First, Nixon has launched a general propaganda offensive to discredit student radicals in the eyes of the American people. Characterizing students as “bums” and “thugs,” the capitalist politicians and the bourgeois press have tried to associate a few isolated incidents of terrorism with the mass movements on the campuses. Falsely pinning the blame for violence on students, they have attempted to whip up hysteria about student-inspired “anarchy.”

Second, Nixon sent, along with his own covering letter, an “Open Letter to College Students” from J. Edgar Hoover to 900 college administrators. In his letter, Hoover calls the attention of the administrators to the “extremist” groups which are most dangerous, fingering the YSA and the Student Mobilization Committee as prime targets for administrators to attack.
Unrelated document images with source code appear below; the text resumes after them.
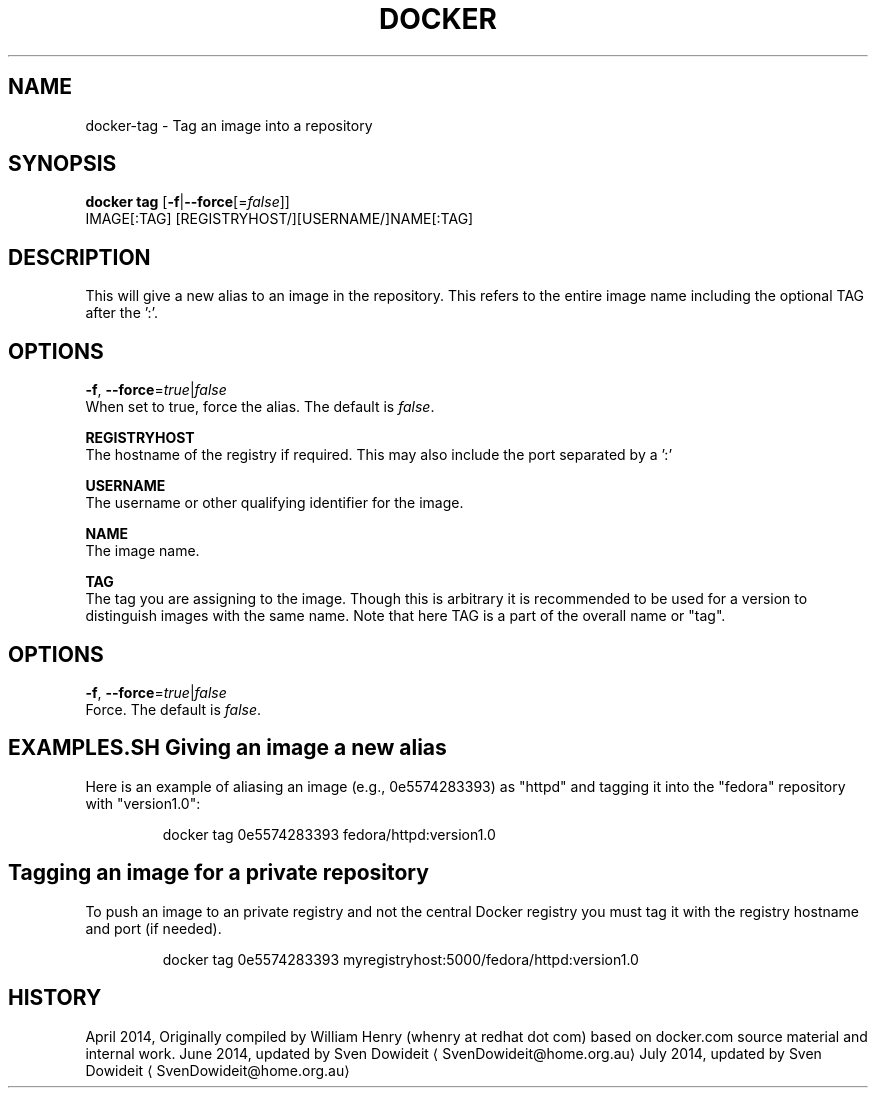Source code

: .TH "DOCKER" "1" " Docker User Manuals" "Docker Community" "JUNE 2014"  ""

.SH NAME
.PP
docker\-tag \- Tag an image into a repository

.SH SYNOPSIS
.PP
\fBdocker tag\fP
[\fB\-f\fP|\fB\-\-force\fP[=\fIfalse\fP]]
 IMAGE[:TAG] [REGISTRYHOST/][USERNAME/]NAME[:TAG]

.SH DESCRIPTION
.PP
This will give a new alias to an image in the repository. This refers to the
entire image name including the optional TAG after the ':'.

.SH "OPTIONS"
.PP
\fB\-f\fP, \fB\-\-force\fP=\fItrue\fP|\fIfalse\fP
   When set to true, force the alias. The default is \fIfalse\fP.

.PP
\fBREGISTRYHOST\fP
   The hostname of the registry if required. This may also include the port
separated by a ':'

.PP
\fBUSERNAME\fP
   The username or other qualifying identifier for the image.

.PP
\fBNAME\fP
   The image name.

.PP
\fBTAG\fP
   The tag you are assigning to the image.  Though this is arbitrary it is
recommended to be used for a version to distinguish images with the same name.
Note that here TAG is a part of the overall name or "tag".

.SH OPTIONS
.PP
\fB\-f\fP, \fB\-\-force\fP=\fItrue\fP|\fIfalse\fP
   Force. The default is \fIfalse\fP.

.SH EXAMPLES.SH Giving an image a new alias
.PP
Here is an example of aliasing an image (e.g., 0e5574283393) as "httpd" and
tagging it into the "fedora" repository with "version1.0":

.PP
.RS

.nf
docker tag 0e5574283393 fedora/httpd:version1.0

.fi
.SH Tagging an image for a private repository
.PP
To push an image to an private registry and not the central Docker
registry you must tag it with the registry hostname and port (if needed).

.PP
.RS

.nf
docker tag 0e5574283393 myregistryhost:5000/fedora/httpd:version1.0

.fi

.SH HISTORY
.PP
April 2014, Originally compiled by William Henry (whenry at redhat dot com)
based on docker.com source material and internal work.
June 2014, updated by Sven Dowideit 
\[la]SvenDowideit@home.org.au\[ra]
July 2014, updated by Sven Dowideit 
\[la]SvenDowideit@home.org.au\[ra]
Third, the Nixon administration initiated a set of unconstitutional political guidelines through the Internal Revenue Service, threatening universities and colleges with the loss of their tax-exempt status if they allow campus facilities to be used for “political” activity, such as support of candidates for public office. These guidelines are designed to give college administrations an excuse to crack down on the student movement. In accordance with the IRS- backed guidelines, most colleges have issued their own guidelines restricting the political rights of students. These range from prohibiting the use of student funds for the antiwar movement to proscribing the sale of radical literature on campus.

 

Fourth, the Ohio Grand Jury indicted the Kent 25 in the most blatant example of the attack on students, attempting to use the trial of these activists to whitewash the murder of four Kent students and intimidate the entire student movement.

The counteroffensive directed against the students in direct response to May has not succeeded in stifling struggles on the campus. In spite of the ruling class attempt to curb the radicalization, activity since May demonstrates clearly the potential for another upsurge in the near future.